New World Monkeys Produce Hominin-Grade Lithic Tools
Nature 539 (2016): 85-88 doi:10.1038/nature20112
Wild monkeys flake stone tools
Proffitt, Tomos, Lydia V. Luncz, Tiago Falótico, Eduardo B. Ottoni, Ignacio de la Torre, and Michael Haslam
Our understanding of the emergence of technology shapes how we view the origins of humanity. Sharp-edged stone flakes, struck from larger cores, are the primary evidence for the earliest stone technology. Here we show that wild bearded capuchin monkeys (Sapajus libidinosus) in Brazil deliberately break stones, unintentionally producing recurrent, conchoidally fractured, sharp-edged flakes and cores that have the characteristics and morphology of intentionally produced hominin tools. The production of archaeologically visible cores and flakes is therefore no longer unique to the human lineage, providing a comparative perspective on the emergence of lithic technology. This discovery adds an additional dimension to interpretations of the human Palaeolithic record, the possible function of early stone tools, and the cognitive requirements for the emergence of stone flaking.
New World monkeys don’t cease to astonish. Phylogenetically most removed from modern humans, they nevertheless display a whole array of uniquely or predominantly human characteristics, among which most important are cooperative breeding, paternal investment, pair bonding, rudimentary language, and manual dexterity (see more here). Advanced manual dexterity was detected among genus Cebus, and now a new study of bearded capuchin monkeys from its sister genus Sapajus describes their sophisticated production of stone tools.
Wild chimpanzees are known to use stones to crack open nuts. Sometimes they accidentally chip off a stone piece in process. For a long time it was thought that first true stone tools appear with genus Homo in Africa (Oldowan culture) and the progressive evolution in lithic tool types has been a hallmark of human evolution. Recent discoveries in Africa (Harmand et al. “3.3-million-year-old stone tools from Lomekwi 3, West Turkana, Kenya.” Nature 521 (2015): 310-15) have provided evidence for an even earlier onset of deliberate stone tool production. Capuchin monkeys first surprised zoologists when it became obvious that they, too, just like chimpanzees, can use stones to open nuts (and they even use stone anvils for the job) (Fragaszy et al. “Wild Capuchin Monkeys (Cebus libidinosus) Use Anvils and Stone Pounding Tools”. American Journal of Primatology 64 (2004): 359-66). The evidence now is mounting to suggest that capuchin monkeys in fact exceed chimpanzees in their ability to intentionally produce stone tools. As Proffitt et al. (2016) write,
“[S]tone breakage during chimpanzee tool use is accidental, a result of missed hits or indirect force application during activities such as nut-cracking. The resulting stone fragments lack most of the diagnostic criteria listed above for hominin flakes. Even when the manufacture of sharp edges was taught to captive bonobos (Pan paniscus), the resulting flaked assemblage did not replicate the early hominin archaeological record.”
While humans are genetically different from bonobos by 1.2% and from capuchin monkeys by more than 10%, it’s the latter’s stone tool production skills that reach early hominin levels.

▸ **Work task 1**:
Please summarize the article on capuchin monkeys and stone tools in two sentences.
▸ **Work task 2**:
According to the article on capuchin monkeys and stone tools, which species of monkey breaks stones in Brazil?
The records are separate material and are not part of the article on capuchin monkeys and stone tools.

Records from a collection:
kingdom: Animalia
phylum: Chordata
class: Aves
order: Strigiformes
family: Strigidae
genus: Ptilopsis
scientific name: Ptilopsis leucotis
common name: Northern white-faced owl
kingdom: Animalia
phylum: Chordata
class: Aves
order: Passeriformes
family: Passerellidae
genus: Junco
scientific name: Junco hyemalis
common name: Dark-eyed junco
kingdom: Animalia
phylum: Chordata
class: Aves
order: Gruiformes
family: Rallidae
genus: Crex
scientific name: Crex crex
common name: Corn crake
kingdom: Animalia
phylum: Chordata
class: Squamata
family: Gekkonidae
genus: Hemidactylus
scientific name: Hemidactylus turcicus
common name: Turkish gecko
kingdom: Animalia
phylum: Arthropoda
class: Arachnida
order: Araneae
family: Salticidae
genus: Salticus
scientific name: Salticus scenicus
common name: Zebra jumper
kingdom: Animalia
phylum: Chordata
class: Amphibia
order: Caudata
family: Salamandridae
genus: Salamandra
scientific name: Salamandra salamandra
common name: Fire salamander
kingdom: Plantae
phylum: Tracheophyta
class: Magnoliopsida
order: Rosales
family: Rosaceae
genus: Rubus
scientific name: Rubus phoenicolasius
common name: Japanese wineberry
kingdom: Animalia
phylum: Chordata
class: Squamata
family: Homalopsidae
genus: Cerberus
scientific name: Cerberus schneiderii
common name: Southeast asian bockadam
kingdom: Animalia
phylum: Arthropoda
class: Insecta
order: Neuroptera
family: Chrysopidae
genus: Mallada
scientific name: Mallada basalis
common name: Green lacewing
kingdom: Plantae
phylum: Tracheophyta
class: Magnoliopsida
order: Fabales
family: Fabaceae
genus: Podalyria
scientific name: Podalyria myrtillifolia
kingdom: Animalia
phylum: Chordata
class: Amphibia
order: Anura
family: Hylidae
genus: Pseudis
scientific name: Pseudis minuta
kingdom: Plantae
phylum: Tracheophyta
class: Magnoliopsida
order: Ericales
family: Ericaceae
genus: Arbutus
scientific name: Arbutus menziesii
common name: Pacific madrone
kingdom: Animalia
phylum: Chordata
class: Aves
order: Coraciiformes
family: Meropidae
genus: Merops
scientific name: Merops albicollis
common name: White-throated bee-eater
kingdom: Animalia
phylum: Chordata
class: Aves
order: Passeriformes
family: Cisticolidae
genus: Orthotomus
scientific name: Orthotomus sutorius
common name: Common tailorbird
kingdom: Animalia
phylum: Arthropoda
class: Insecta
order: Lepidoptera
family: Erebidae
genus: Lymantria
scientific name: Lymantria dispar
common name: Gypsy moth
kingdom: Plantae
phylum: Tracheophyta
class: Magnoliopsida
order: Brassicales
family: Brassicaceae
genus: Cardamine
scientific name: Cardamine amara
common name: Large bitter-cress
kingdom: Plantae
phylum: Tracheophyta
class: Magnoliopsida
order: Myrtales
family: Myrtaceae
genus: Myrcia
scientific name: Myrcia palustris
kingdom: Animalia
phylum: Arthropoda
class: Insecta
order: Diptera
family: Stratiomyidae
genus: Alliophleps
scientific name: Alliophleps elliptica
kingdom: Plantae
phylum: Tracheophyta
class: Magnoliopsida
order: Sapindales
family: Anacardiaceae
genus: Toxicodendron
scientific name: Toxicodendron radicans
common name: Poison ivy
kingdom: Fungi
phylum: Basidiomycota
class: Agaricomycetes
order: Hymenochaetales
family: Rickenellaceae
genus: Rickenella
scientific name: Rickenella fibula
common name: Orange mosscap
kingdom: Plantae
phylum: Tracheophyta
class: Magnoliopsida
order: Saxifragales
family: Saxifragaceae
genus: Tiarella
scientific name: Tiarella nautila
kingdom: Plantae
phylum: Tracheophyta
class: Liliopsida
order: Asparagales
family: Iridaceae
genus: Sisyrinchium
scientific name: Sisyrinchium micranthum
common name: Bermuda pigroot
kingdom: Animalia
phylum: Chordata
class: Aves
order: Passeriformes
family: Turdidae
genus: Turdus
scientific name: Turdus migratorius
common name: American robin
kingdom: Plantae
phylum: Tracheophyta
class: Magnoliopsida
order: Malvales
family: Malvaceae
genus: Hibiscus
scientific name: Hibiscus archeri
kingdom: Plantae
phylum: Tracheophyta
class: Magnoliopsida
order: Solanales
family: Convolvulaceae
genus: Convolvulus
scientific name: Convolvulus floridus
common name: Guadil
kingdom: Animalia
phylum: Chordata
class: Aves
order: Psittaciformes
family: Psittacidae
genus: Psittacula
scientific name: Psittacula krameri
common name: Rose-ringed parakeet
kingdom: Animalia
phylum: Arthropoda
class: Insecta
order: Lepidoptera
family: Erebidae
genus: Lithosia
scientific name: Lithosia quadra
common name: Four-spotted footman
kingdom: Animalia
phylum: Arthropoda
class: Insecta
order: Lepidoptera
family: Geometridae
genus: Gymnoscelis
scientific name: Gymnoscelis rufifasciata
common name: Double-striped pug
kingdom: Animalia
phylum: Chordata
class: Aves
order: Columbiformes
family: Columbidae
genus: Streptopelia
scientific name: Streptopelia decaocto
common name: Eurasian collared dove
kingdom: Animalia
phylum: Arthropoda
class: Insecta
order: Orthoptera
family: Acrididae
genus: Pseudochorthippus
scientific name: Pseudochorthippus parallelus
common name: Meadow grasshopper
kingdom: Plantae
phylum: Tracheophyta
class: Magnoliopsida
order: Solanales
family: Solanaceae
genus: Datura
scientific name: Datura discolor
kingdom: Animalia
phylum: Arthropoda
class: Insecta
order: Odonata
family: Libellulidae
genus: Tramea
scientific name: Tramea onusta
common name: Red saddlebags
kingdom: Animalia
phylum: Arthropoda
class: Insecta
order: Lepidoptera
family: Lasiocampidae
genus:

▸ **Expected answer 1**:
Wild bearded capuchin monkeys in Brazil deliberately break stones, unintentionally producing sharp-edged flakes and cores that have the characteristics and morphology of intentionally produced hominin tools. Chimpanzee stone breakage, by contrast, is accidental and leaves fragments lacking most diagnostic criteria of hominin flakes, so producing such cores and flakes is no longer unique to the human lineage.

▸ **Expected answer 2**:
Wild bearded capuchin monkeys (Sapajus libidinosus).